Fragment:
__________________________________________________

Licytację rozpoczyna gracz siedzący po lewej stronie rozdającego słowem "sto" – musi zalicytować sto punktów, niezależnie od tego co ma w kartach. Kolejny gracz (po jego lewej stronie) może powiedzieć "sto dziesięć" (często mówi się samo "dziesięć"), może też zablokować innych graczy powiedzieć np. "sto czterdzieści" (często mówi się samo "czterdzieści") jeśli uważa, że jest w stanie wziąć tyle punktów. Można ustalić, że można przebijać wyłącznie o 10 oczek więcej niż poprzedni gracz (licytacja stopniowana). Zawsze jednak operuje się wielokrotnościami liczby 10. Warunkiem licytacji więcej niż 120 punktów jest posiadanie na ręce meldunku dowolnego koloru. Gracz może również spasować słowem "pas". Następni gracze mogą również podbić licytację o kolejne 10 lub spasować. W licytacji nie bierze udziału gracz "na musiku". Jeśli ktoś raz spasował, nie bierze udziału w dalszej licytacji. Jeśli w pewnym momencie licytacji po zadeklarowaniu przez niego sumy punktów, wszyscy kolejni gracze, biorący jeszcze udział w licytacji, spasują, licytacja jest zakończona – gracz, który ostatni deklarował liczbę punktów, zostaje "grającym".
Bezpośrednio po licytacji gracz, który ma trzy karty (czyli "siedzi na musiku") odsłania je. Wszyscy gracze mogą je zobaczyć, po czym musik zabiera gracz "grający". Do wyniku gracza "na musiku" dopisuje się 50 za każdego asa w musiku oraz za pełny meldunek w musiku wartość tego meldunku. Gracz "na musiku" nie bierze już od tej pory udziału w tej partii gry. Grający dokłada karty z musiku do swoich, następnie oddaje pozostałym graczom po jednej dowolnej ze swoich dziesięciu kart; w ten sposób wszyscy mają ich po osiem. Potem gracz "grający" szacuje, ile teraz może zdobyć punktów i deklaruje, że taką ilość zdobędzie ("ugra"), np. "Będę grał sto pięćdziesiąt". Liczba punktów musi być zaokrąglona do dziesiątek i nie może być niższa niż wylicytowana wcześniej.

__________________________________________________

Dostarczony materiał:
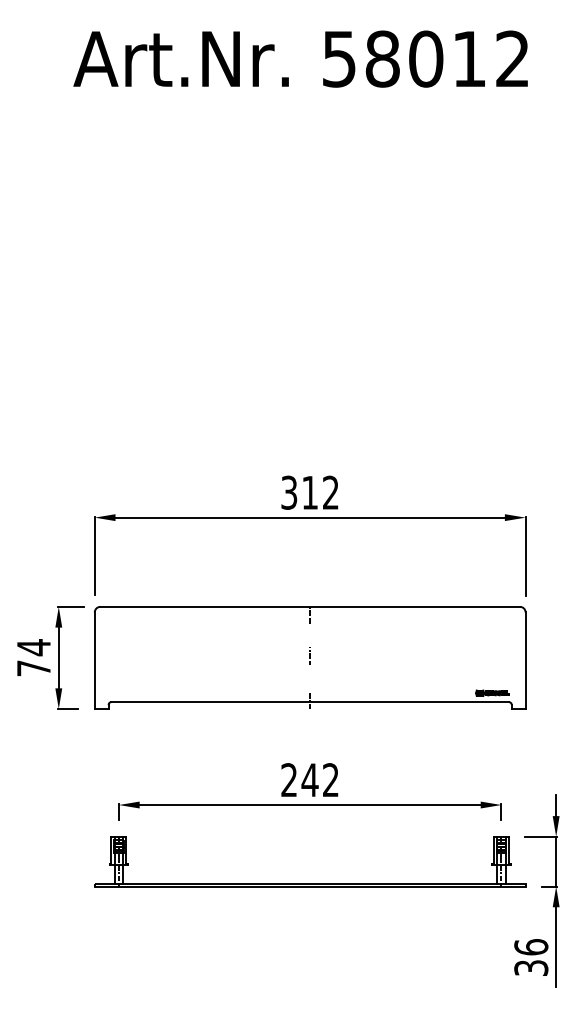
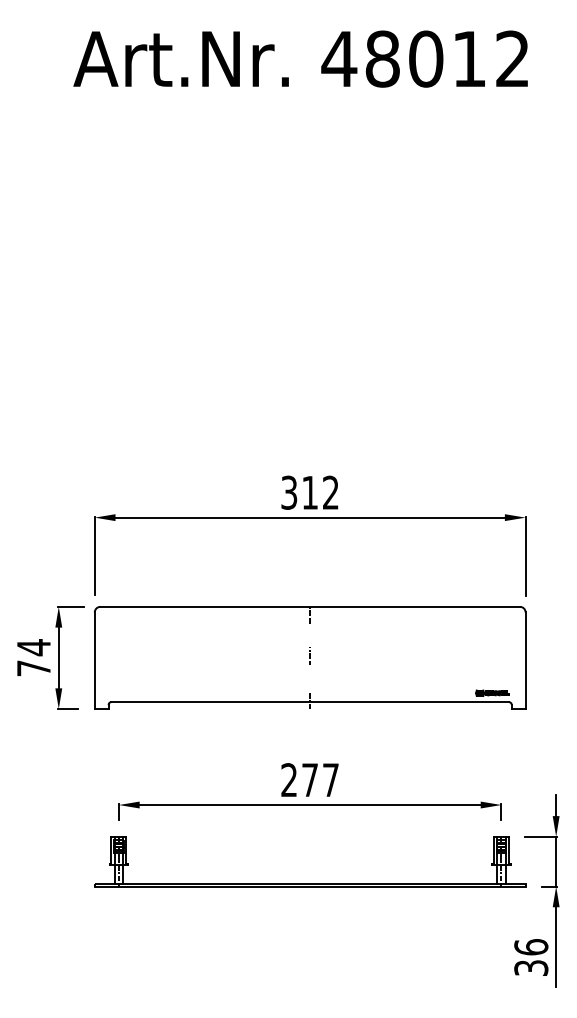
text at (339, 59): 58012 -> 48012
text at (319, 779): 242 -> 277
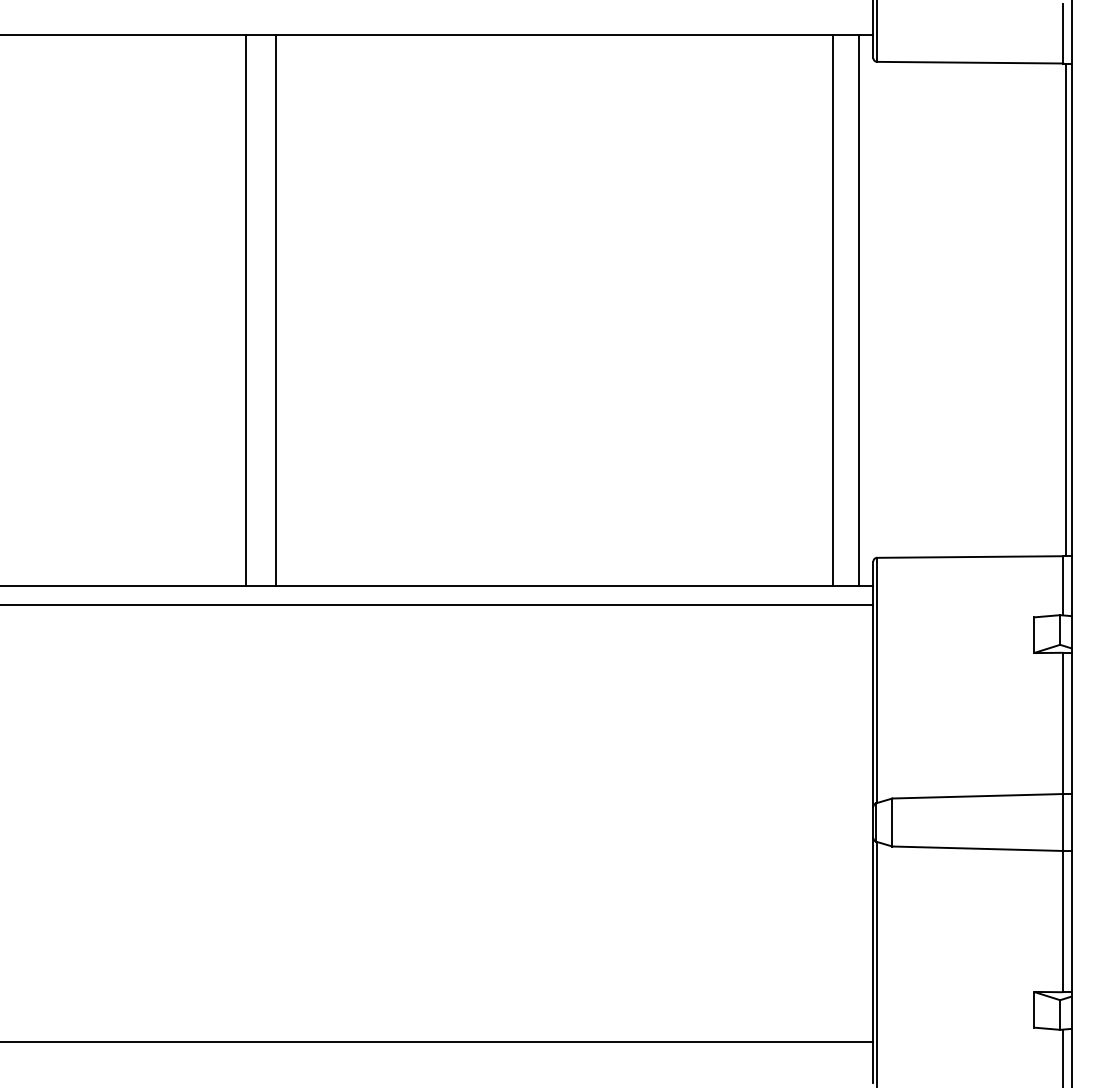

__________________________________________________

Jaki warunek według opisu licytacji trzeba spełnić, aby licytować więcej niż 120 punktów?

Trzeba mieć na ręce meldunek dowolnego koloru.